Вопрос: А у вас не осталось каких-то картинок, воспоминаний более конкретных - как вы спорили, что вам возражали эти дядьки или молодые солдаты, что их больше всего интересовало, болело у них в душе?

Сергей Пушкарев: Дядьки и молодые солдаты ничего не возражали и не спорили, они только слушали мои споры с активными большевиками. В частности, у нас был один большевик унтер-офицер, очень красноречивый, вероятно, из рабочей среды, и очень напористый. Как я упоминал уже в печати, после наших жестоких споров солдаты часто говорили: «А черт вас разберет, кто из вас говорит правду!». А аргументы наши были обычные для того времени. Мы, оборонцы, говорили, что мы должны отстоять свободную Россию, иначе мы попадем в рабство к германскому империализму. Большевики говорили, что это империалистическая война, которая не нужна России, которая ведется в интересах международного капитализма, говорили, что правительство Керенского это агентура международного империализма, что глупо идти умирать за интересы международного капитализма, за интересы американских, французских и английских капиталистов, и так далее. Нормальная сумма аргументов того времени на стороне оборонцев и пораженцев.

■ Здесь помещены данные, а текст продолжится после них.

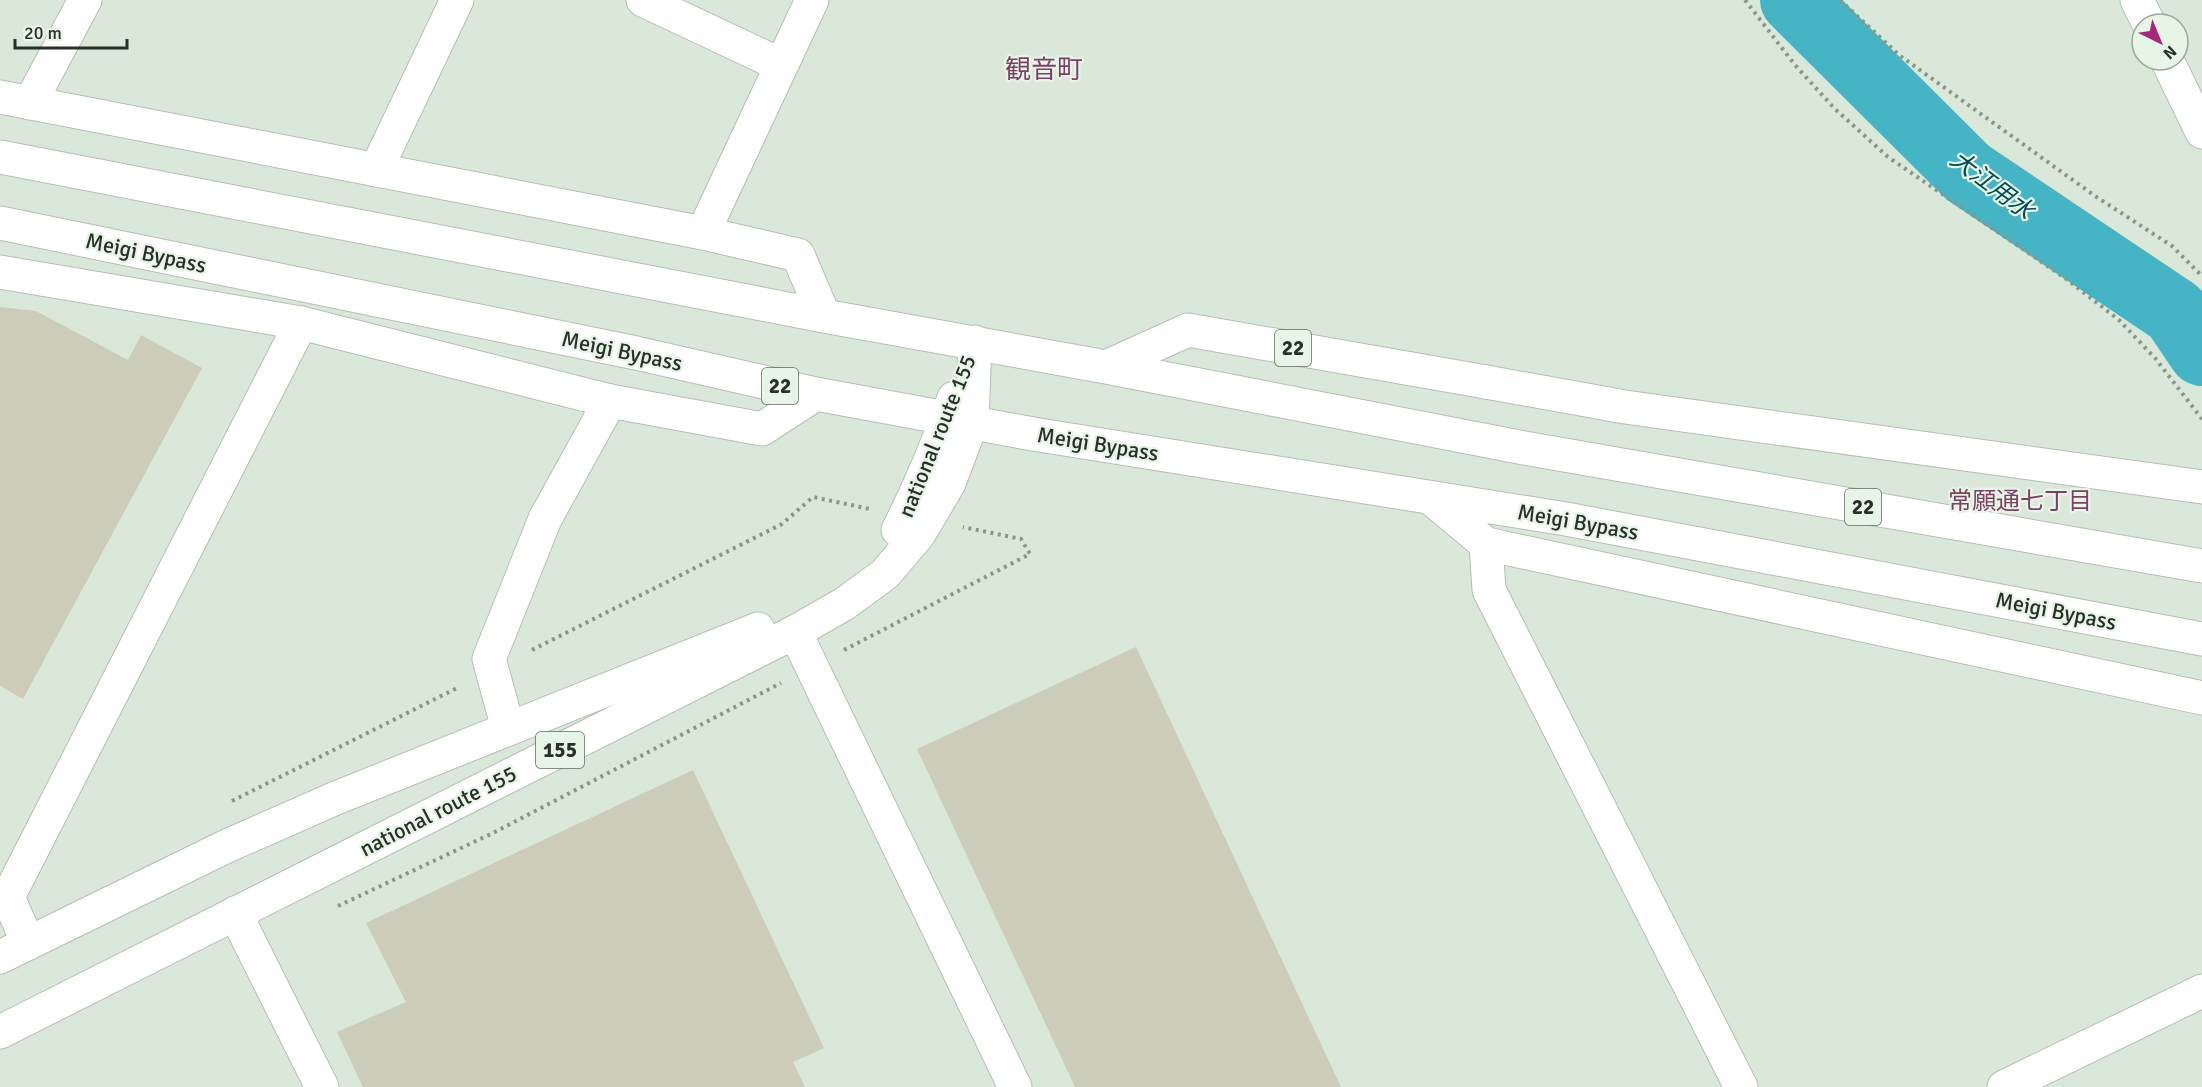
<svg xmlns="http://www.w3.org/2000/svg" width="2202" height="1087" viewBox="0 0 2202 1087" font-family="Signika,'Noto Sans JP',sans-serif">
  <style>
    .lines { fill: none; stroke-linecap: round; stroke-linejoin: round }
    .river { stroke: #45b5c6; stroke-width: 68 }
    .building { fill: #cbcdba }
    .minor-casing { stroke: #b2c1b2; stroke-width: 35 }
    .highway-casing { stroke: #b2c1b2; stroke-width: 35 }
    .path { stroke: #8b968a; stroke-width: 4; stroke-dasharray: 3 4.5; stroke-linecap: butt }
    .minor { stroke: #fff; stroke-width: 33 }
    .highway { stroke: #fff; stroke-width: 33 }
    .labels { text-anchor: middle; dominant-baseline: central; stroke-width: 4.5; stroke-linejoin: round; paint-order: stroke }
    .shield { fill: #e6f5e6; stroke: #626a62; stroke-width: 1.5 }
    .shield-label { font-size: 21px; font-weight: bold; fill: #292f29 }
    .street-label { font-size: 22px; fill: #292f29; stroke: #e6f5e6 }
    .water-label { font-size: 24px; font-style: italic; fill: #054b54; stroke: #e6f5e6 }
    .neighbourhood-label { font-size: 24px; fill: #7e3f65; stroke: #e6f5e6 }
    .quarter-label { font-size: 26px; fill: #7e3f65; stroke: #e6f5e6 }
  </style>
  <rect width="100%" height="100%" fill="#d9e8d8"/>
  <g class="lines">
    <path class="river" d="M1794,0l174,173 207,139 27,40"/>
  </g>
  <path class="building" d="M0,307l36,4 92,49 13,-25 61,33 -179,331 -23,-13z
    M1136,647l205,440h-266l-158,-338z
    M693,770l131,278 -31,14 12,25h-442l-26,-55 69,-30 -40,-79z"/>
  <g class="lines">
    <g class="minor-casing">
      <path id="minor" d="M643,0l138,65
        M2137,0l12,24
        M2167,60l35,72
        M30,103l55,-103
        M376,170l81,-170
        M703,233l109,-233
        M1486,382l139,25 577,80
        M795,632l220,455
        M508,728l-19,-69 56,-140 65,-118
        M235,913l87,174
        M28,943l-20,-46 293,-574
        M1741,1087l-252,-497 -3,-46 716,154
        M2004,1087l198,-96"/>
    </g>
    <g class="highway-casing">
      <path id="highway" d="M0,97l703,136 95,22 26,61
        M0,157l824,159 282,51 418,81 678,118
        M0,223l636,130 180,41 217,40 533,85 636,120
        M0,272l301,51 309,78 152,28 54,-35
        M1106,367l82,-37 298,52
        M1432,499l54,45
        M898,530c22,-43 40,-86 56,-132
        M0,957l227,-111 109,-48 422,-169
        M0,1032l795,-400 49,-28 41,-30 34,-40 30,-51 23,-61 3,-80"/>
    </g>
    <path class="path" d="M1745,0l50,65 39,43 54,49 177,121 54,42 36,38 47,61
      M1840,0l59,55 196,141 77,50 30,30
      M532,650l250,-126 31,-27 57,12
      M844,650l186,-96 -9,-15 -58,-12
      M232,801l227,-114
      M338,906l155,-73 288,-150"/>
    <use href="#minor" class="minor"/>
    <use href="#highway" class="highway"/>
  </g>
  <g class="labels">
    <g class="shield">
      <rect x="1275" y="330" width="36" height="36" rx="4.5"/>
      <rect x="762" y="368" width="36" height="36" rx="4.5"/>
      <rect x="1845" y="489" width="36" height="36" rx="4.5"/>
      <rect x="536" y="732" width="48" height="36" rx="4.5"/>
    </g>
    <g class="shield-label">
      <text x="1293" y="348">22</text>
      <text x="780" y="386">22</text>
      <text x="1863" y="507">22</text>
      <text x="560" y="750">155</text>
    </g>
    <g class="street-label">
      <text transform="translate(146 253) rotate(12)">Meigi Bypass</text>
      <text transform="translate(622 351) rotate(12)">Meigi Bypass</text>
      <text transform="translate(937 436) rotate(-68)">national route 155</text>
      <text transform="translate(1098 444) rotate(9)">Meigi Bypass</text>
      <text transform="translate(1578 522) rotate(10)">Meigi Bypass</text>
      <text transform="translate(2056 611) rotate(11)">Meigi Bypass</text>
      <text transform="translate(438 811) rotate(-27)">national route 155</text>
    </g>
    <g class="water-label">
      <text transform="translate(1992 185) rotate(37)">大江用水</text>
    </g>
    <g class="neighbourhood-label">
      <text x="2020" y="501">常願通七丁目</text>
    </g>
    <g class="quarter-label">
      <text x="1044" y="70">観音町</text>
    </g>
  </g>
  <g transform="translate(2160 42) rotate(137)"><circle r="28" fill="#e6f5e6" stroke="#9aa69a" stroke-width="1.5"/>
  <path d="M0-4.5L10 22L0 15L-10 22Z" fill="#a5287c"/>
  <text y="-9" font-size="16" font-weight="bold" text-anchor="middle" fill="#292f29">N</text>
  </g>
  <path d="M15 39v9h112v-9" fill="none" stroke="#292f29" stroke-width="3"/>
  <text x="24" y="39" font-size="18" fill="#292f29" stroke="#e6f5e6" stroke-width="4.5" paint-order="stroke">20 m</text>
</svg>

Вопрос: А после вопроса о мире и о войне, какой был самый главный вопрос, который волновал и беспокоил вот эту солдатскую довольно пассивную массу?

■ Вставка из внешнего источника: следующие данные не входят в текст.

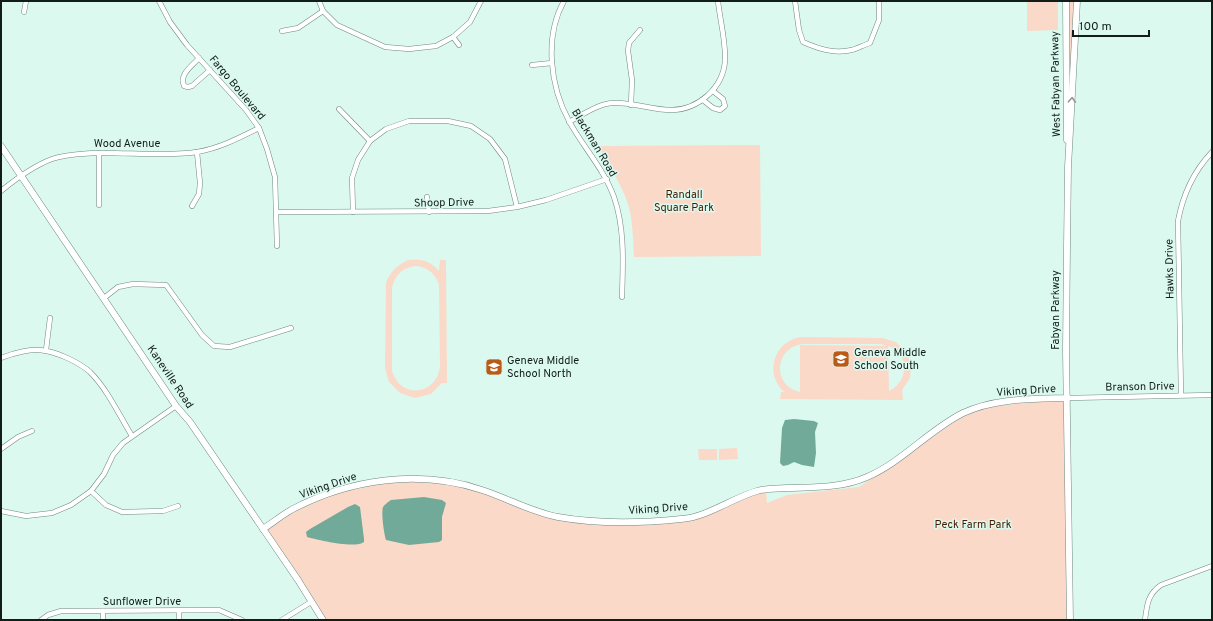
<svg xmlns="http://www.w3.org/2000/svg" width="1213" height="621" viewBox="0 0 1213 621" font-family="Overpass,sans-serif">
	<rect width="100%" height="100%" fill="#dbf9ef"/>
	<g fill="#fad9c8" fill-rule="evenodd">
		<polygon points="1027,1 1058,1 1058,30 1027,31"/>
		<polygon points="1068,1 1074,1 1069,113"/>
		<path d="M760,145L761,256L634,257C633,239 633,221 628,204C621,183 609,165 598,146Z"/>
		<path d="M408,260C420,258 431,261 439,271L440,260H446L447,383H442L431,394L415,398L400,393L389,382L385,368L386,283C390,272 397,265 408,260ZM418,266C429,268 436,275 439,285L440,367C436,396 400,399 392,371V289C394,275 404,266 418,266Z"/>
		<path d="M801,337L882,338L896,342L907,353L911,367L910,378L902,390L903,400L780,399L781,392H784C764,373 774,341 801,337ZM802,344H881L887,346L800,345V392C772,386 774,348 802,344ZM888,346C910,353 909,382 889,391Z"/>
		<polygon points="1068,398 1069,620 324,620 263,529 318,498 371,482 447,481 506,500 579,520 684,519 766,489 767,503 787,495 859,487 973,409"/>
		<polygon points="737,448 738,459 719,460 719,449"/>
		<polygon points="698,449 717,449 717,460 699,460"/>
	</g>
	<g fill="#72aa9a">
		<polygon points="794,419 814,421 818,423 815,432 816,453 814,467 802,465 794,462 788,465 783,466 780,463 782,428 785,420"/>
		<path d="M424,497L442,500L446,503L442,517V540L439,542L409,545L386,540C384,534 381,513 383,507C385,504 388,502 391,500Z"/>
		<path d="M355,504L360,507L364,539V542C355,549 318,540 307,537L306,532L310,529L348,507Z"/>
	</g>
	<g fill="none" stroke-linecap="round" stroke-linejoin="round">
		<g stroke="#6e8981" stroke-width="5.5">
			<g id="street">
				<polyline points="159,1 170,22 187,45 246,110 259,128 267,149 275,177 277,246"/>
				<polyline points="319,1 323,11 337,25 385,47 409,49 436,46 453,37 470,22 481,1"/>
				<path d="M564,1C544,37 550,86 569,121C583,147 604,169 614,197C625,229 623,263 622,297"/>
				<path d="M795,1L799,30L803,42C819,49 834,54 852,50C858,48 864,45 870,43L879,20V1"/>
				<polyline points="24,12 26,1"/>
				<polyline points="282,31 298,28 323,11"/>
				<polyline points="453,37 459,45"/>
				<path d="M199,58C192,66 179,74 184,86L188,87L192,86L210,70"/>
				<polyline points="532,65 552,63"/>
				<polyline points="703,100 713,108 720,110 725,106 723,99 713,91"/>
				<polyline points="631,105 632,80 628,51 629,43 640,30"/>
				<polyline points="339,109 370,141"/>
				<path d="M569,122C582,115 599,103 614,103C633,102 652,110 671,110C698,110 723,88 725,61C726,41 720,21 718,1"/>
				<path d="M1,191C17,178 33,166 52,159C66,154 80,154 94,153C128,152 163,157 197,152C220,148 239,138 259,128"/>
				<polyline points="427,197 429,212"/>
				<polyline points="99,205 99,153"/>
				<polyline points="192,206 199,194 200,183 197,152"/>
				<polyline points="277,212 488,211 517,207 546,200 607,179"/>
				<polyline points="353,212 352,178 358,160 370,141 386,129 409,121 448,121 471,126 490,139 505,159 517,207"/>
				<polyline points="104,298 118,287 133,284 166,285 202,335 214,346 230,347 291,328"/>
				<polyline points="46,350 50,318"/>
				<path d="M1,358C13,353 32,348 46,351C59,353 80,363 90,372C108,390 119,415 132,436"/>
				<path d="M1181,395L1178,221C1183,194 1193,172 1212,152"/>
				<polyline points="1068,398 1212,395"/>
				<polyline points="1,449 18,437 32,431"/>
				<polyline points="91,491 106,505 122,512 163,511 178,506"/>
				<polyline points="1,511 26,516 52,513 71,505 91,491 104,474 113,455 123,443 176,406"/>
				<polyline points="179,611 179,620"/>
				<polyline points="41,620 48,615 61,611 219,610 242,620"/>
				<polyline points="103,620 103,611"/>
				<polyline points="282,620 311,602"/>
				<path d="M1145,620C1147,604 1148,594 1161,585L1212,566"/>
			</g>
		</g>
		<g stroke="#6e8981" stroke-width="7">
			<g id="secondary">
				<polyline points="1066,1 1067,140"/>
				<polyline points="1,146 176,406 190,422 298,580 323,620"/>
				<path d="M263,529C272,523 281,516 291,510C349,479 419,469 482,490C507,498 531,512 558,517C597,524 642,523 681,519C708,517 732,498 757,491C767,488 777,489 787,488C814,487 842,488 867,477C902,462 929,430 963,413C995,398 1032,399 1068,398"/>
				<polyline points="1070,620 1066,351 1067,247 1068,167 1077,1"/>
			</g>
		</g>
		<use href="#street" stroke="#fff" stroke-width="4.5"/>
		<use href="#secondary" stroke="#fff" stroke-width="6"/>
	</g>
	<defs><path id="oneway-chevron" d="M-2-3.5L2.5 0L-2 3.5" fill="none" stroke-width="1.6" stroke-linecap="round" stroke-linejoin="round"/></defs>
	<use stroke="#949998" href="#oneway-chevron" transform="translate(1072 100) rotate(-87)"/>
	<defs>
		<g id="school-square" transform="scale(0.9)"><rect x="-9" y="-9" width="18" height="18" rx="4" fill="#ba5a16" stroke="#dbf9ef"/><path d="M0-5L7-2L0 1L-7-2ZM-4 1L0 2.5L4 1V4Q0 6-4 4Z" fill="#fff"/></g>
	</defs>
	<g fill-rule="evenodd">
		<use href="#school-square" x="841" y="359"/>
		<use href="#school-square" x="494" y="367"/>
	</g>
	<g text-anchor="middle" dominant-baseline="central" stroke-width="3" stroke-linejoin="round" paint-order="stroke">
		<g font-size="11" fill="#121d1a" stroke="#dbf9ef">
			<text transform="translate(1056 84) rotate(-91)">West Fabyan Parkway</text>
			<text transform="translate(237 88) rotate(50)">Fargo Boulevard</text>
			<text transform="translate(594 143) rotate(59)">Blackman Road</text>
			<text x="127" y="144">Wood Avenue</text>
			<text transform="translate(444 203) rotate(-1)">Shoop Drive</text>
			<text transform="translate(1170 269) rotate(-91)">Hawks Drive</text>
			<text transform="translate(1056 310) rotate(-90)">Fabyan Parkway</text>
			<text transform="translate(170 377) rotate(56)">Kaneville Road</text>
			<text transform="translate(1140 387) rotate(-1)">Branson Drive</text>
			<text transform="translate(1026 391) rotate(-4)">Viking Drive</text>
			<text transform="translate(328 486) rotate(-19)">Viking Drive</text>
			<text transform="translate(658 509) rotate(-4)">Viking Drive</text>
			<text x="142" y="602">Sunflower Drive</text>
		</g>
		<g font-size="11" fill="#461b00" stroke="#dbf9ef">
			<text x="684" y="195">Randall<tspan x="684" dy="13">Square Park</tspan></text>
			<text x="973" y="525">Peck Farm Park</text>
		</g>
		<g font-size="11" fill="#121d1a" stroke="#dbf9ef" text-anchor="start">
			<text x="854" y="353">Geneva Middle<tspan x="854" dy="13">School South</tspan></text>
			<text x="507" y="361">Geneva Middle<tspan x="507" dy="13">School North</tspan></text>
		</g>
	</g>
	<rect width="1213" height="621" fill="none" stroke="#121d1a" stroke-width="4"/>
	<path d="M1073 30v6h76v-6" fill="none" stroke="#121d1a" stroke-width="2"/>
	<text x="1079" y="30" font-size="12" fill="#121d1a" stroke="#dbf9ef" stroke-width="3" paint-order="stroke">100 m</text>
</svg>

Сергей Пушкарев: Конечно, так называемый земельный вопрос. Мне приходилось не раз говорить в печати о том, что земельный вопрос был великим обманом, так называемой, революционной демократии, степень которого я обнаружил после дележки 1918 года. Ведь дело в том, что уже и до войны четыре пятых земель сельскохозяйственного пользования были в руках крестьянства. Очень значительное количество - около 170 миллионов десятин - были в руках крестьянской массы, или надельных земель, или купленных земель, и около 40 миллионов в руках частновладельческих. Таким образом, решение аграрного вопроса путем дележки представляло собой совершенно мифический способ разрешения аграрного вопроса, и действительный способ был только в подъеме мизерной урожайности крестьянских полей, только он мог дать благосостояние русскому крестьянству. Но, конечно, солдаты и мужики не имели ни малейшего понятия об аграрной статистике, у них было представление, согласно обещанию эсеров и большевиков, что это резко даст им очень значительное увеличение земли и очень поднимет их материальное благосостояние. Землю хотели все и надеялись на эту землю, которой фактически не было и невозможно было ее дать. Но в этом смысле эта идея земли и дележки, которая, как потом официальными большевистскими статистическими данными было установлено, увеличила площадь крестьянского землевладения после дележки 18-го года только на 165 процентов, но масса не имела никакого понятия ни о процентах, ни о статистике, а идея дележки земли была, конечно, весьма популярна. И когда я пытался на площади показать статистическими данными, что социализация земли это не есть панацея, то меня часто не хотели слушать. Крики раздавались: «О, этот за буржуЁв стоит, да что его слушать, долой его! Видно, что за буржуЁв!». Так что идея дележки земли была очень популярна, и на нее возлагались большие надежды, которые, конечно, были неосуществимы и не осуществились в действительности.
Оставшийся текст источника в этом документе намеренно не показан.